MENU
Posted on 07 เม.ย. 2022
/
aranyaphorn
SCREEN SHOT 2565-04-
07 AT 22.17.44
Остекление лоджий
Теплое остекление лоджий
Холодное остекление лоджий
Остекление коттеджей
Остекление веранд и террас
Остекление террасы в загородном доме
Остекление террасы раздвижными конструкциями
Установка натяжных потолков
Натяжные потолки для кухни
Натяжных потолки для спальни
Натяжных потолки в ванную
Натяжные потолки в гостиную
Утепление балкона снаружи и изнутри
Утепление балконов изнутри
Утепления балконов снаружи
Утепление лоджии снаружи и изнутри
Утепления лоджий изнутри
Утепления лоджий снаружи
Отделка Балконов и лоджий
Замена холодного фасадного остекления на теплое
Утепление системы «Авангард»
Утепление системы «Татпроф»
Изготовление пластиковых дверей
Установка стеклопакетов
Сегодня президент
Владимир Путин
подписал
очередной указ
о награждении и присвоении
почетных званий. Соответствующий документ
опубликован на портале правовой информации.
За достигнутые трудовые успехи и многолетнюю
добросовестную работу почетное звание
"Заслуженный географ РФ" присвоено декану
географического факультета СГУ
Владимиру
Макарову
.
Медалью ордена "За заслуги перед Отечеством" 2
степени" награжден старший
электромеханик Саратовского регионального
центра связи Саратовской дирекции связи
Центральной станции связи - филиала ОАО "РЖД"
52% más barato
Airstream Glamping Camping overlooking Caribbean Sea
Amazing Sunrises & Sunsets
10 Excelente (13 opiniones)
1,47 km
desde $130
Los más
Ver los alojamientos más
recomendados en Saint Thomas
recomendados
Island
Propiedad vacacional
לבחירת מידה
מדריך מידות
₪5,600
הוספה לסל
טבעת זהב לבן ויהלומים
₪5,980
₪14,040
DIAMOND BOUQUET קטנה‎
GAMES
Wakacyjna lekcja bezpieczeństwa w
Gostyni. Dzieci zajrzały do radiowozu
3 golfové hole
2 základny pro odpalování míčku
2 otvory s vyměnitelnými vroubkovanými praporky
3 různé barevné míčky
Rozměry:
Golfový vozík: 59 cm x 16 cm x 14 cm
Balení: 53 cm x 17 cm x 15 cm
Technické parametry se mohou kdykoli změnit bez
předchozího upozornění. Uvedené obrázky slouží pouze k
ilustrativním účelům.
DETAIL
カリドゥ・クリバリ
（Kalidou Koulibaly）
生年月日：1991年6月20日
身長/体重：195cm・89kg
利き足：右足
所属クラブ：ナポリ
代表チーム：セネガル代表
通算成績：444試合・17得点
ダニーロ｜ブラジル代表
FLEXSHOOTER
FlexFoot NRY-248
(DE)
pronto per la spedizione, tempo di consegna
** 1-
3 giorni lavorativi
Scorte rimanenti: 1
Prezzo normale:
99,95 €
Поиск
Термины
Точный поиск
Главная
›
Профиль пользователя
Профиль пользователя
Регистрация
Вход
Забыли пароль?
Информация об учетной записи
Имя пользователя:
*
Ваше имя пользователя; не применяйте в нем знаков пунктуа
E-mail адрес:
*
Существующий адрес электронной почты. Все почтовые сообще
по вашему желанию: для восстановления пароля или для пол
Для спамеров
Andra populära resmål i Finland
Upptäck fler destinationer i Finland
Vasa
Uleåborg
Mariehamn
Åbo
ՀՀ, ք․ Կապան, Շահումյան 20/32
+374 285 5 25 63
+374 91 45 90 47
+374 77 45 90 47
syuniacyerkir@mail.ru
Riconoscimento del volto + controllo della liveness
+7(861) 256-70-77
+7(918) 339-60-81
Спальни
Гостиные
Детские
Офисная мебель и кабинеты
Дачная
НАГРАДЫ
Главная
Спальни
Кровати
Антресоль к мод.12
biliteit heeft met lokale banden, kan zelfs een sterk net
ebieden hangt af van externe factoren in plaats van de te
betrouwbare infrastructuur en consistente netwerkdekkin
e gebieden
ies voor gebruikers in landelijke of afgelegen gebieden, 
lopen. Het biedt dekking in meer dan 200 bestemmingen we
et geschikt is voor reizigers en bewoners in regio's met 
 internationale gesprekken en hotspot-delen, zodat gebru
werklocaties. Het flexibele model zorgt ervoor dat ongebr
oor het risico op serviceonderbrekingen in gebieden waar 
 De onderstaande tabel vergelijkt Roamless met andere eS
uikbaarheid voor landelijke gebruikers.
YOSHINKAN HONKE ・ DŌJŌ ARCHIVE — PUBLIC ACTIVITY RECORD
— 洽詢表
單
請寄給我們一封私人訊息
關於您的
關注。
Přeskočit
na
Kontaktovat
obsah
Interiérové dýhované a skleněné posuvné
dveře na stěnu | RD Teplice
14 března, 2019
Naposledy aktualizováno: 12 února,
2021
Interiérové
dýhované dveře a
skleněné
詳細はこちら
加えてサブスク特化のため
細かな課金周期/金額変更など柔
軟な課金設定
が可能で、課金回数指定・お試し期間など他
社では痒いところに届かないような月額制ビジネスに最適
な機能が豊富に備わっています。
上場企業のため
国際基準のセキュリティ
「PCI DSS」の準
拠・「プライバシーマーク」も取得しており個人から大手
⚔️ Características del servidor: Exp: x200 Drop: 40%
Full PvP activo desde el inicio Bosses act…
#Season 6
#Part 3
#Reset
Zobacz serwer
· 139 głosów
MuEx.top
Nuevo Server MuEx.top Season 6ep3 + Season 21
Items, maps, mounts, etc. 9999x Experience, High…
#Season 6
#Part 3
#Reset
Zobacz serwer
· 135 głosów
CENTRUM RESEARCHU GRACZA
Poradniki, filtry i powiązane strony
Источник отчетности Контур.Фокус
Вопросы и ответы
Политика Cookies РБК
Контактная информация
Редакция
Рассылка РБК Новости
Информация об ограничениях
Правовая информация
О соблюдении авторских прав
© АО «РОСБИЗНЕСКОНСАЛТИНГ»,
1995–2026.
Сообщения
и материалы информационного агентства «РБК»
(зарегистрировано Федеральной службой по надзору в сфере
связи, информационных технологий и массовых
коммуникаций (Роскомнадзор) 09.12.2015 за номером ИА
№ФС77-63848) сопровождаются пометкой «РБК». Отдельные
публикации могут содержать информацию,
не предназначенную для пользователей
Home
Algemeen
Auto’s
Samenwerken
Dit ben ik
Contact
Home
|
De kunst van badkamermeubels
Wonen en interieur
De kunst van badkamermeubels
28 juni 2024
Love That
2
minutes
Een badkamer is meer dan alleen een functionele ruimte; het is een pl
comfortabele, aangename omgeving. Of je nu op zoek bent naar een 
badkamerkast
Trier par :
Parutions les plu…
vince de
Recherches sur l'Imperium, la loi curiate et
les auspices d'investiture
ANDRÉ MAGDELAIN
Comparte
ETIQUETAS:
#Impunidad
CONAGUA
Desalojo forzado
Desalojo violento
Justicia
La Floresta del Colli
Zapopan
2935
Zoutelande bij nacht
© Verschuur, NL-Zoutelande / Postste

## Job
Could you repeat every record word for word?

## Answer box
MENU
Posted on 07 เม.ย. 2022
/
aranyaphorn
SCREEN SHOT 2565-04-
07 AT 22.17.44
Остекление лоджий
Теплое остекление лоджий
Холодное остекление лоджий
Остекление коттеджей
Остекление веранд и террас
Остекление террасы в загородном доме
Остекление террасы раздвижными конструкциями
Установка натяжных потолков
Натяжные потолки для кухни
Натяжных потолки для спальни
Натяжных потолки в ванную
Натяжные потолки в гостиную
Утепление балкона снаружи и изнутри
Утепление балконов изнутри
Утепления балконов снаружи
Утепление лоджии снаружи и изнутри
Утепления лоджий изнутри
Утепления лоджий снаружи
Отделка Балконов и лоджий
Замена холодного фасадного остекления на теплое
Утепление системы «Авангард»
Утепление системы «Татпроф»
Изготовление пластиковых дверей
Установка стеклопакетов
Сегодня президент
Владимир Путин
подписал
очередной указ
о награждении и присвоении
почетных званий. Соответствующий документ
опубликован на портале правовой информации.
За достигнутые трудовые успехи и многолетнюю
добросовестную работу почетное звание
"Заслуженный географ РФ" присвоено декану
географического факультета СГУ
Владимиру
Макарову
.
Медалью ордена "За заслуги перед Отечеством" 2
степени" награжден старший
электромеханик Саратовского регионального
центра связи Саратовской дирекции связи
Центральной станции связи - филиала ОАО "РЖД"
52% más barato
Airstream Glamping Camping overlooking Caribbean Sea
Amazing Sunrises & Sunsets
10 Excelente (13 opiniones)
1,47 km
desde $130
Los más
Ver los alojamientos más
recomendados en Saint Thomas
recomendados
Island
Propiedad vacacional
לבחירת מידה
מדריך מידות
₪5,600
הוספה לסל
טבעת זהב לבן ויהלומים
₪5,980
₪14,040
DIAMOND BOUQUET קטנה‎
GAMES
Wakacyjna lekcja bezpieczeństwa w
Gostyni. Dzieci zajrzały do radiowozu
3 golfové hole
2 základny pro odpalování míčku
2 otvory s vyměnitelnými vroubkovanými praporky
3 různé barevné míčky
Rozměry:
Golfový vozík: 59 cm x 16 cm x 14 cm
Balení: 53 cm x 17 cm x 15 cm
Technické parametry se mohou kdykoli změnit bez
předchozího upozornění. Uvedené obrázky slouží pouze k
ilustrativním účelům.
DETAIL
カリドゥ・クリバリ
（Kalidou Koulibaly）
生年月日：1991年6月20日
身長/体重：195cm・89kg
利き足：右足
所属クラブ：ナポリ
代表チーム：セネガル代表
通算成績：444試合・17得点
ダニーロ｜ブラジル代表
FLEXSHOOTER
FlexFoot NRY-248
(DE)
pronto per la spedizione, tempo di consegna
** 1-
3 giorni lavorativi
Scorte rimanenti: 1
Prezzo normale:
99,95 €
Поиск
Термины
Точный поиск
Главная
›
Профиль пользователя
Профиль пользователя
Регистрация
Вход
Забыли пароль?
Информация об учетной записи
Имя пользователя:
*
Ваше имя пользователя; не применяйте в нем знаков пунктуа
E-mail адрес:
*
Существующий адрес электронной почты. Все почтовые сообще
по вашему желанию: для восстановления пароля или для пол
Для спамеров
Andra populära resmål i Finland
Upptäck fler destinationer i Finland
Vasa
Uleåborg
Mariehamn
Åbo
ՀՀ, ք․ Կապան, Շահումյան 20/32
+374 285 5 25 63
+374 91 45 90 47
+374 77 45 90 47
syuniacyerkir@mail.ru
Riconoscimento del volto + controllo della liveness
+7(861) 256-70-77
+7(918) 339-60-81
Спальни
Гостиные
Детские
Офисная мебель и кабинеты
Дачная
НАГРАДЫ
Главная
Спальни
Кровати
Антресоль к мод.12
biliteit heeft met lokale banden, kan zelfs een sterk net
ebieden hangt af van externe factoren in plaats van de te
betrouwbare infrastructuur en consistente netwerkdekkin
e gebieden
ies voor gebruikers in landelijke of afgelegen gebieden, 
lopen. Het biedt dekking in meer dan 200 bestemmingen we
et geschikt is voor reizigers en bewoners in regio's met 
 internationale gesprekken en hotspot-delen, zodat gebru
werklocaties. Het flexibele model zorgt ervoor dat ongebr
oor het risico op serviceonderbrekingen in gebieden waar 
 De onderstaande tabel vergelijkt Roamless met andere eS
uikbaarheid voor landelijke gebruikers.
YOSHINKAN HONKE ・ DŌJŌ ARCHIVE — PUBLIC ACTIVITY RECORD
— 洽詢表
單
請寄給我們一封私人訊息
關於您的
關注。
Přeskočit
na
Kontaktovat
obsah
Interiérové dýhované a skleněné posuvné
dveře na stěnu | RD Teplice
14 března, 2019
Naposledy aktualizováno: 12 února,
2021
Interiérové
dýhované dveře a
skleněné
詳細はこちら
加えてサブスク特化のため
細かな課金周期/金額変更など柔
軟な課金設定
が可能で、課金回数指定・お試し期間など他
社では痒いところに届かないような月額制ビジネスに最適
な機能が豊富に備わっています。
上場企業のため
国際基準のセキュリティ
「PCI DSS」の準
拠・「プライバシーマーク」も取得しており個人から大手
⚔️ Características del servidor: Exp: x200 Drop: 40%
Full PvP activo desde el inicio Bosses act…
#Season 6
#Part 3
#Reset
Zobacz serwer
· 139 głosów
MuEx.top
Nuevo Server MuEx.top Season 6ep3 + Season 21
Items, maps, mounts, etc. 9999x Experience, High…
#Season 6
#Part 3
#Reset
Zobacz serwer
· 135 głosów
CENTRUM RESEARCHU GRACZA
Poradniki, filtry i powiązane strony
Источник отчетности Контур.Фокус
Вопросы и ответы
Политика Cookies РБК
Контактная информация
Редакция
Рассылка РБК Новости
Информация об ограничениях
Правовая информация
О соблюдении авторских прав
© АО «РОСБИЗНЕСКОНСАЛТИНГ»,
1995–2026.
Сообщения
и материалы информационного агентства «РБК»
(зарегистрировано Федеральной службой по надзору в сфере
связи, информационных технологий и массовых
коммуникаций (Роскомнадзор) 09.12.2015 за номером ИА
№ФС77-63848) сопровождаются пометкой «РБК». Отдельные
публикации могут содержать информацию,
не предназначенную для пользователей
Home
Algemeen
Auto’s
Samenwerken
Dit ben ik
Contact
Home
|
De kunst van badkamermeubels
Wonen en interieur
De kunst van badkamermeubels
28 juni 2024
Love That
2
minutes
Een badkamer is meer dan alleen een functionele ruimte; het is een pl
comfortabele, aangename omgeving. Of je nu op zoek bent naar een 
badkamerkast
Trier par :
Parutions les plu…
vince de
Recherches sur l'Imperium, la loi curiate et
les auspices d'investiture
ANDRÉ MAGDELAIN
Comparte
ETIQUETAS:
#Impunidad
CONAGUA
Desalojo forzado
Desalojo violento
Justicia
La Floresta del Colli
Zapopan
2935
Zoutelande bij nacht
© Verschuur, NL-Zoutelande / Postste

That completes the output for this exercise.